Melting the ends of super braid will prevent unraveling and help a knot
never slip. Spectra fibers melts at 152 degrees Celsius.
Melting can be done with a good hot soldering iron too, but matches and lighters should be onboard for jobs like this, or melting ferrule cement for gluing rod tip-tops back on.
Protect the knot with your thumbnail and let a lighter, or a match singe/melt the ends together. Keeping in mind all Spectra Fiber line is woven like cable from many tiny threads. Not melting these ends will result in a raggedy fanned-out frayed looking knot tag end.
When spooling up with expensive braid use mono as a backer. This is a helluva lot cheaper than filling the entire spool. Besides, the bottom section will never see use anyways.
During my long tenure (1983-2003) as charter skipper on the Great Lakes of Michigan, Huron and Erie I've had customers land King Salmon the best part of 35 pounds. Never did any fish register on a reel's line counter more than 750' of line and that was with a 330' head start with line off the reel to the diver. So, deceased line capacity presents no problem.
I'm sure you've heard big stories about people couldn't turn fish and just kept peeling line are just that: stories! Stories pertaining a foul hooked fish. A 15 pounder hooked in the middle of the back is like trying to drag a log in side ways. If you suspect a foul hooked fish stop the boat, pull lines and back towards the fish if possible. This will save time in trying budge an immoveable object.
It's a Not!
In this day and age there's absolutely no excuse for not having a good knowledge base on several types knots. The knots I've used most are the easiest tie, at least for my fingers. Trilene, Palomar, Blood Knots, along with knowing how to snell will cover all the usual bases in our Great Lakes fishing.
On my Great Lakes Info Page there web gateways to Albright, Crawford, Uni-Knot and Improved Clinch knots. If you Google "fishing knots" there's a bunch of websites offering video instructions. The winter off-season is a great time to practice knots that costs little to nothing, only your effort. Take time to learn the correct name with each knot. Treat knots with the respect they deserve, cuz it's your last hands-on contact point to make sure your terminal tackle does not fail.
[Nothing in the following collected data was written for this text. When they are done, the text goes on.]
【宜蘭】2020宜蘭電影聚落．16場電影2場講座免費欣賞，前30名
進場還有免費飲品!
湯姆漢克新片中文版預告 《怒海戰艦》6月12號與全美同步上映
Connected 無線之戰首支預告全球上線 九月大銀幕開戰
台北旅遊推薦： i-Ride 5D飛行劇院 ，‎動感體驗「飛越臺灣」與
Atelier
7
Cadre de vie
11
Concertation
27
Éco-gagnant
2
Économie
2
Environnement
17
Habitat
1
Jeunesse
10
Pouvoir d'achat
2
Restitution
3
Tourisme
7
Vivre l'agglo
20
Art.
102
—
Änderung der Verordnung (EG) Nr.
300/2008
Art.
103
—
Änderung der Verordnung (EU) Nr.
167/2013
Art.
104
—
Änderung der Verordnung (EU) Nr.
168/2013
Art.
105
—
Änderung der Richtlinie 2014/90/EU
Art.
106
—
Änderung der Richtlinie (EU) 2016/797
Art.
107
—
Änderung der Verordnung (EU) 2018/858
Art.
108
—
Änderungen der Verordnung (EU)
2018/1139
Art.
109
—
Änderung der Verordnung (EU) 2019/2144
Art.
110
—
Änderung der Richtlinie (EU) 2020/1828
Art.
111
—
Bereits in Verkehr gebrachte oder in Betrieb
I used this line since at least 1994 for good rationale. Like it's strong as goat rope, lasts for multiple seasons and most importantly does not break! I've tried many brands and never seen the diver depth, or serviceability this fine string offers.
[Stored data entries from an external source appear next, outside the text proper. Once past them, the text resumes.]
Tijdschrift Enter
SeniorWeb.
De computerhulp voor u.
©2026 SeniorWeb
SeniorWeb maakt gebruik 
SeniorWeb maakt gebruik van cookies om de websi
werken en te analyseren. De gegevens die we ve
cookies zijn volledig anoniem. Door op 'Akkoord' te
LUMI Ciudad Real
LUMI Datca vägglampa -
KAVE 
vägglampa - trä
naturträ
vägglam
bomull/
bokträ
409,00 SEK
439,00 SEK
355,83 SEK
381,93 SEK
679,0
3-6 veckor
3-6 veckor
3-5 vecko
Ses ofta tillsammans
You can find cheaper. Remember the cheaper will cost
you a bunch more the first time your bargain brand line
breaks and you drop a diver/flasher or flasher/meat rig to the bottom of
the pond. Power Pro 30# has failed me.
Spectron can be purchased in 1200 yard spools and my
for .08 cents a yard.
1. Never run braid directly to any rotational flasher. Braid is too flexible and will wind up and break off. Mono will not.
2. Leader sections of mono will cushion the fight when the fish is approaching the netting zone.
3. Trilene knot for attaching a swivel to braid has work just fine. Some brands recommend a Palomar.
4. .010 skinny diameter of super braids will not take abuse. Check for frays and nicks often.
5. There is no magic bullet to explain diver depths. Do this on your own by hitting bottom and recording results.
6. Attractors effect diver depth attained with braid, compared to running a clean no attractor presentation.
7. Braid can be hard on a rod's line guides, check with a Q-Tip to make sure there's no cracks, or grooves in the line guides.
8. Don't be hesitant about splicing mono to braid as a leader for rigger usage. Practice makes perfect.
9. Braid can be reversed to another reel for added line life.
10. Beware of plankton that can jam ball bearing swivels making line twist a real and present problem.
11. Good Luck and thanks for stopping by!